A FEW years ago I had a meeting in the Yorkshire Terrier pub in Stonegate. As we settled into the upstairs room, all the leading players on the council walked in. It was interesting to see who sat next to whom, and to see who sat alone in the busy crowd, talking to no one.

There was, it has to be said, a certain self-important buzz about this group of councillors on that night. In those days the Lib-Dems were in charge. Other than imparting that information, it seems unnecessary now to mention names.

With this scenario called to mind, I began to speculate about who James Alexander might sit next to on a similar outing. And this set me wondering more generally about this Labour administration at a time when one of its own councillors has jumped ships to the Tories in the city. Councillor Helen Douglas, it is safe to suppose, wouldn't be invited along for such a social visit to the pub.

James Alexander has had a rough reception from some in York.

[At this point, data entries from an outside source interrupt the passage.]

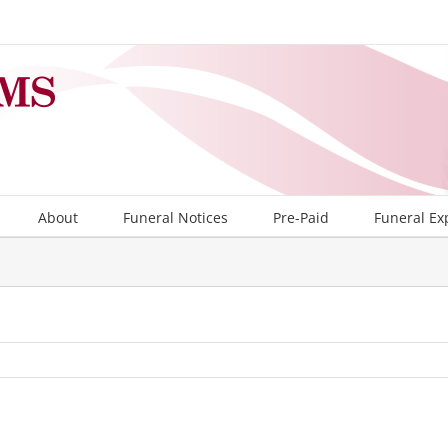
About
Funeral Notices
Pre-Paid
Funeral Ex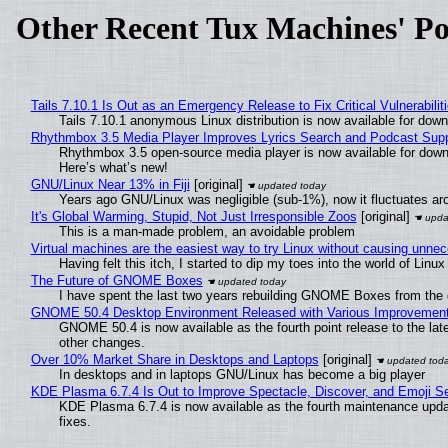
Other Recent Tux Machines' Po
Tails 7.10.1 Is Out as an Emergency Release to Fix Critical Vulnerabilit
Tails 7.10.1 anonymous Linux distribution is now available for downlo
Rhythmbox 3.5 Media Player Improves Lyrics Search and Podcast Supp
Rhythmbox 3.5 open-source media player is now available for down
Here’s what’s new!
GNU/Linux Near 13% in Fiji
[original]
Years ago GNU/Linux was negligible (sub-1%), now it fluctuates a
It's Global Warming, Stupid, Not Just Irresponsible Zoos
[original]
This is a man-made problem, an avoidable problem
Virtual machines are the easiest way to try Linux without causing unn
Having felt this itch, I started to dip my toes into the world of Linu
The Future of GNOME Boxes
I have spent the last two years rebuilding GNOME Boxes from the
GNOME 50.4 Desktop Environment Released with Various Improvemen
GNOME 50.4 is now available as the fourth point release to the la
other changes.
Over 10% Market Share in Desktops and Laptops
[original]
In desktops and in laptops GNU/Linux has become a big player
KDE Plasma 6.7.4 Is Out to Improve Spectacle, Discover, and Emoji Se
KDE Plasma 6.7.4 is now available as the fourth maintenance upd
fixes.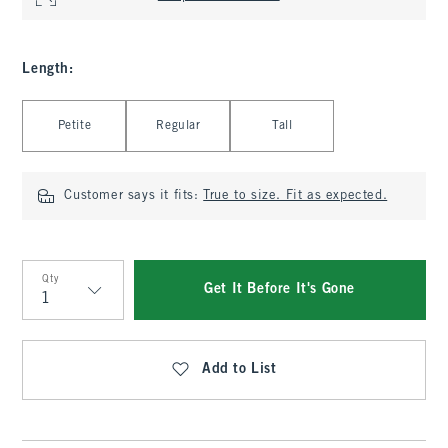
Length
:
Select Length
Petite
Regular
Tall
Customer says it fits:
True to size. Fit as expected.
Qty
Get It Before It's Gone
Qty
Add to List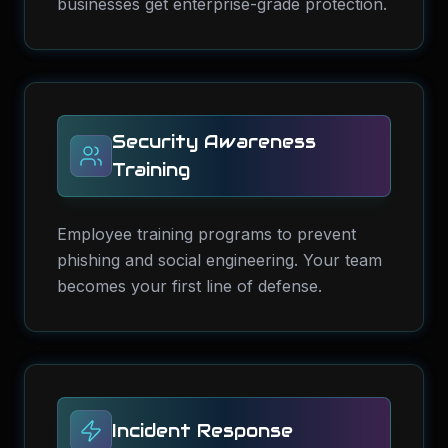
businesses get enterprise-grade protection.
Security Awareness
Training
Employee training programs to prevent
phishing and social engineering. Your team
becomes your first line of defense.
Incident Response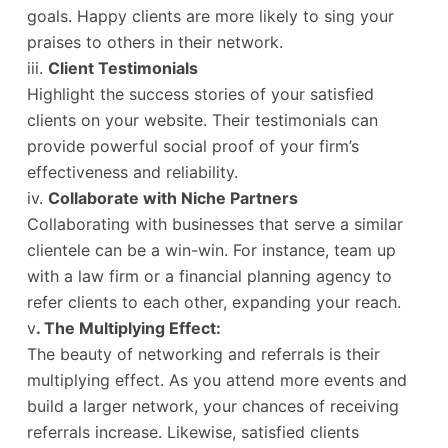
goals. Happy clients are more likely to sing your
praises to others in their network.
iii.
Client Testimonials
Highlight the success stories of your satisfied
clients on your website. Their testimonials can
provide powerful social proof of your firm’s
effectiveness and reliability.
iv.
Collaborate with Niche Partners
Collaborating with businesses that serve a similar
clientele can be a win-win. For instance, team up
with a law firm or a financial planning agency to
refer clients to each other, expanding your reach.
v
. The Multiplying Effect:
The beauty of networking and referrals is their
multiplying effect. As you attend more events and
build a larger network, your chances of receiving
referrals increase. Likewise, satisfied clients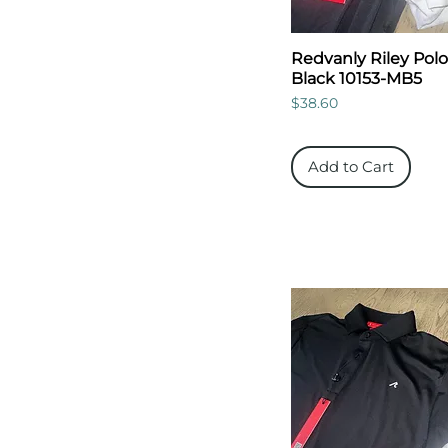
Redvanly Riley Polo
Black 10153-MB5
Price
$38.60
Add to Cart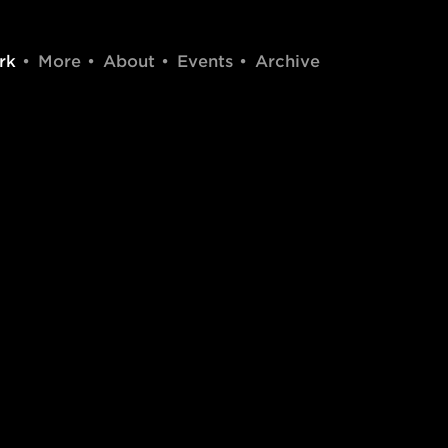
rk
More
About
Events
Archive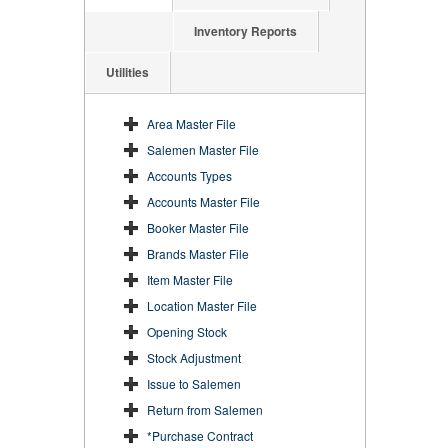
Inventory Reports
Utilities
Area Master File
Salemen Master File
Accounts Types
Accounts Master File
Booker Master File
Brands Master File
Item Master File
Location Master File
Opening Stock
Stock Adjustment
Issue to Salemen
Return from Salemen
*Purchase Contract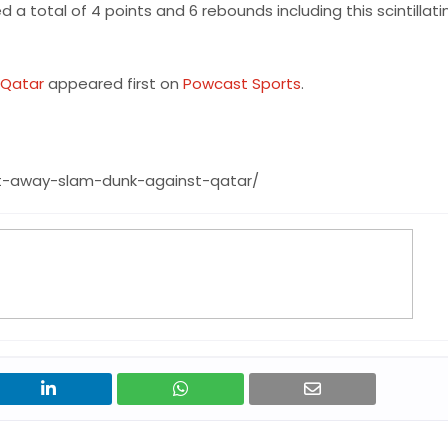
 total of 4 points and 6 rebounds including this scintillati
 Qatar
appeared first on
Powcast Sports
.
t-away-slam-dunk-against-qatar/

I do not wish here to defend or decry the council leader, merely to offer some observations from a step or two back.

It is sometimes suggested that Mr Alexander acts in a dictatorial way or that he plays free with democracy. This seems a little unfair. Labour won under the rules as arranged. To point out sagely, as a regular correspondent did in a letter published at the weekend, that "more people voted for other parties than voted Labour at the last council elections" is only to highlight the way democracy sometimes works.

Mr Alexander as leader won the necessary number of votes and so was given the council to lead. And lead it he has. Whether or not you like the direction he has taken is a matter of taste.

I have a theory about this. And here, with a dusty flourish, is my hypothesis. In winning the election, fairly and squarely, James Alexander made a miscalculation. Instead of remembering that many people in the city didn't vote for him, he took his majority as if it were a love letter to him from the whole of York. This put stars in his eyes and those stars distracted him. Well, it's only a theory but I like it.

Voters will have their say again next May, unless the council implodes before then. As for Cllr Douglas, well I know little about her. Some will see her defection as a principled act; others, perhaps, will question how you can support one party one day, and another the next. Such grand inconsistency seems a little odd to me, but then I have never belonged to any political party.

As I mentioned a few paragraphs back, the Lib-Dems were in power when they trooped into that pub. Some time later they weren't, as is the capricious way with democracy. As I recall it, the Lib Dems weren't at all popular by the time they stopped running the council.

So perhaps some of the antipathy aimed at James Alexander goes with the territory; and some of it comes down to that unbending sense of certainty.

Not all of the certainty has been bad. This columnist is among few residents in York to believe that the closure of Lendal Bridge was a brave experiment – a worthwhile trial, and needed in our car-clogged age, but one so badly botched that the ill effects will be felt for years.

THIS is a big day for politics, as by tomorrow we shall know whether or not the attic has been annexed. Well, that's one way of looking at Scotland, and no disrespect intended.

So many words have been expended on the independence vote that it seems almost futile to add more to the vertiginous pile. For what it's worth, I hope matters stay arranged as they are. But as a non-Scot, I don't have a say.

In Sunday's Observer, Alistair Darling, champion of the No vote, said: "We will win" right across the top of the paper. That seems an unwarranted degree of certitude for something too close to call.

Some debate has addressed what, if the Yes contingent won, the UK should then be called. An anagram might suffice: the Untied Kingdom.